■ Exercise material ■
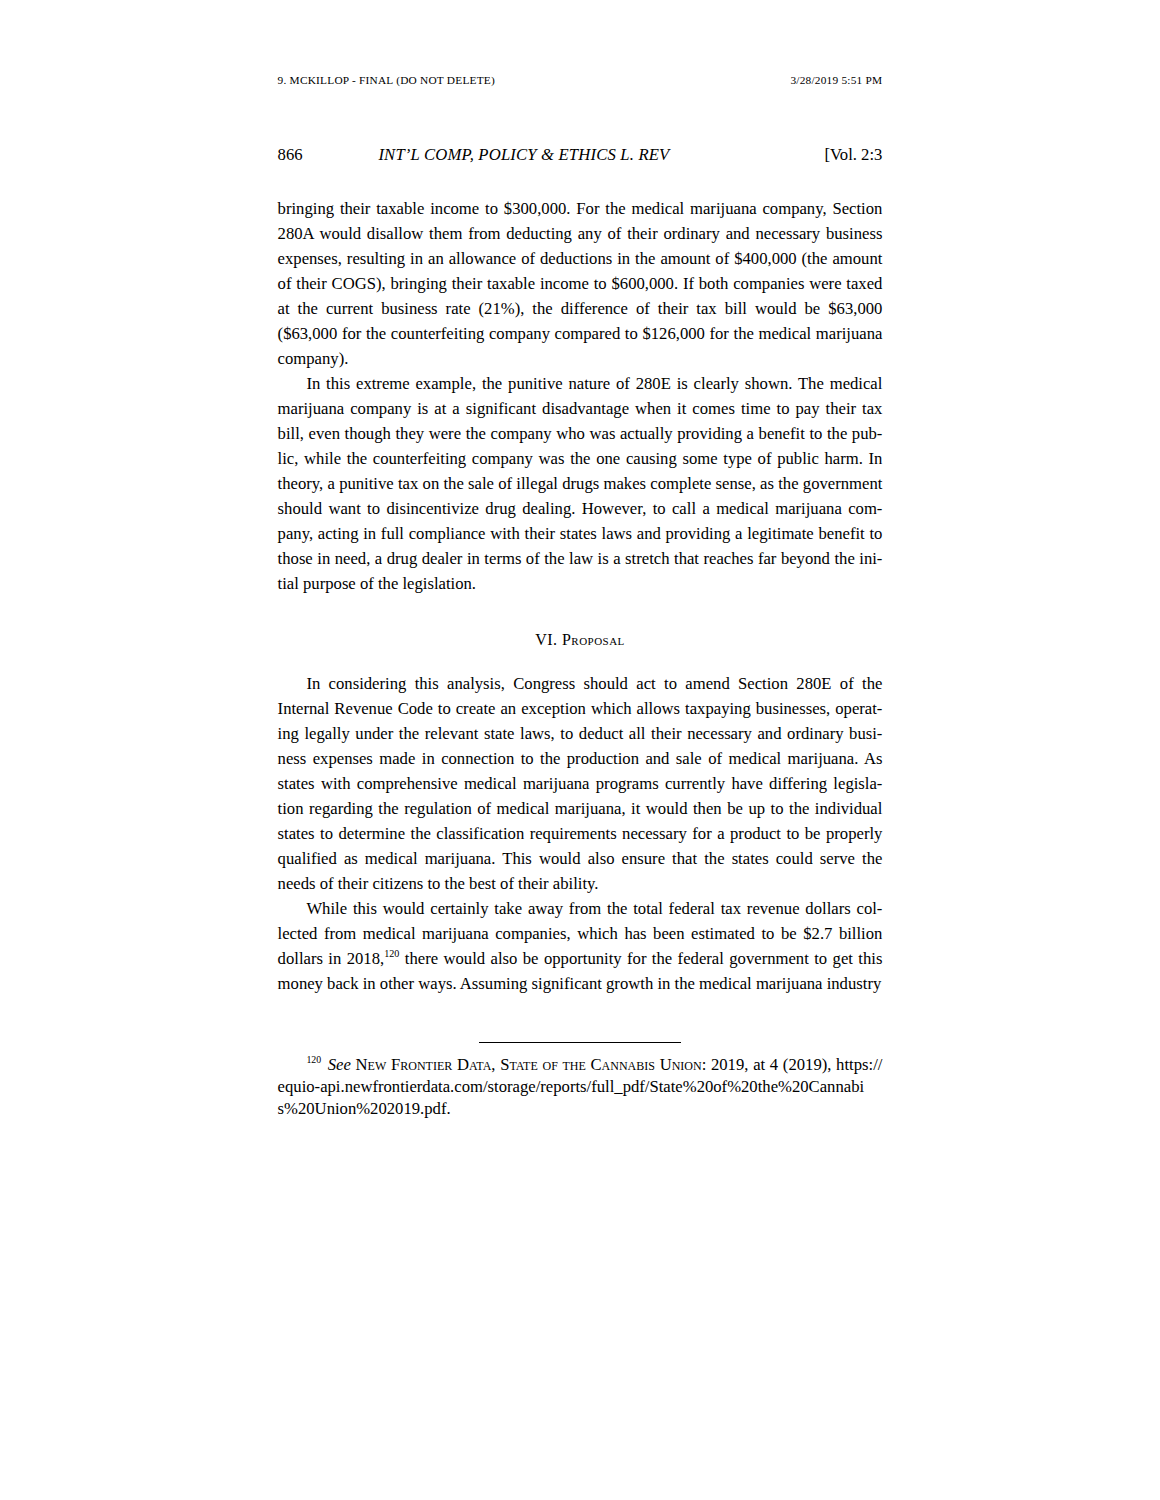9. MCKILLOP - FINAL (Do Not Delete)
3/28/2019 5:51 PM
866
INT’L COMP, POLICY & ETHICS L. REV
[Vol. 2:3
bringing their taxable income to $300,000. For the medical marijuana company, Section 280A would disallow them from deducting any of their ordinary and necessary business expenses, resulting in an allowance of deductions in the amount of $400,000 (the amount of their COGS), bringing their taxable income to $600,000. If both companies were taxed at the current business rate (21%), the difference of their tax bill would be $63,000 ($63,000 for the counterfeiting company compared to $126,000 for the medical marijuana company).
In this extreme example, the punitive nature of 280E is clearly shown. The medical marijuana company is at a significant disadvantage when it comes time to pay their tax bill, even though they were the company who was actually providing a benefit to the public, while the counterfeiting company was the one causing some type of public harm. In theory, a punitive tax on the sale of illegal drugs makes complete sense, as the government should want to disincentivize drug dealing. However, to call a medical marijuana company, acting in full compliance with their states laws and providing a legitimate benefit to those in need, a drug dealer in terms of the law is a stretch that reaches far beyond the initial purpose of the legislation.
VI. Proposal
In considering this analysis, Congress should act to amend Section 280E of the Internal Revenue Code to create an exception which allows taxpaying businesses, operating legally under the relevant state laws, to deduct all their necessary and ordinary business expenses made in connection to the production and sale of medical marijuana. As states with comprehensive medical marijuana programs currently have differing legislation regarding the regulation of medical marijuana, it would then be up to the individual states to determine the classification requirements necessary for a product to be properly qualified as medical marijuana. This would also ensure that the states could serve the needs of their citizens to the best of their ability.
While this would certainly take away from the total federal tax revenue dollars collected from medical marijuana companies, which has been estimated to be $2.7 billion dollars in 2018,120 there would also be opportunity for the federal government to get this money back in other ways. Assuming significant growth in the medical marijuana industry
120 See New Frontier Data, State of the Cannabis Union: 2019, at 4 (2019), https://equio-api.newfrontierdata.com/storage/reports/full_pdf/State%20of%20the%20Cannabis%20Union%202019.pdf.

■ What you are asked to do ■
The entries are to be restated word for word, with pictures omitted.

■ The answer ■
9. MCKILLOP - FINAL (Do Not Delete)
3/28/2019 5:51 PM
866
INT’L COMP, POLICY & ETHICS L. REV
[Vol. 2:3
bringing their taxable income to $300,000. For the medical marijuana company, Section 280A would disallow them from deducting any of their ordinary and necessary business expenses, resulting in an allowance of deductions in the amount of $400,000 (the amount of their COGS), bringing their taxable income to $600,000. If both companies were taxed at the current business rate (21%), the difference of their tax bill would be $63,000 ($63,000 for the counterfeiting company compared to $126,000 for the medical marijuana company).
In this extreme example, the punitive nature of 280E is clearly shown. The medical marijuana company is at a significant disadvantage when it comes time to pay their tax bill, even though they were the company who was actually providing a benefit to the public, while the counterfeiting company was the one causing some type of public harm. In theory, a punitive tax on the sale of illegal drugs makes complete sense, as the government should want to disincentivize drug dealing. However, to call a medical marijuana company, acting in full compliance with their states laws and providing a legitimate benefit to those in need, a drug dealer in terms of the law is a stretch that reaches far beyond the initial purpose of the legislation.
VI. Proposal
In considering this analysis, Congress should act to amend Section 280E of the Internal Revenue Code to create an exception which allows taxpaying businesses, operating legally under the relevant state laws, to deduct all their necessary and ordinary business expenses made in connection to the production and sale of medical marijuana. As states with comprehensive medical marijuana programs currently have differing legislation regarding the regulation of medical marijuana, it would then be up to the individual states to determine the classification requirements necessary for a product to be properly qualified as medical marijuana. This would also ensure that the states could serve the needs of their citizens to the best of their ability.
While this would certainly take away from the total federal tax revenue dollars collected from medical marijuana companies, which has been estimated to be $2.7 billion dollars in 2018,120 there would also be opportunity for the federal government to get this money back in other ways. Assuming significant growth in the medical marijuana industry
120 See New Frontier Data, State of the Cannabis Union: 2019, at 4 (2019), https://equio-api.newfrontierdata.com/storage/reports/full_pdf/State%20of%20the%20Cannabis%20Union%202019.pdf.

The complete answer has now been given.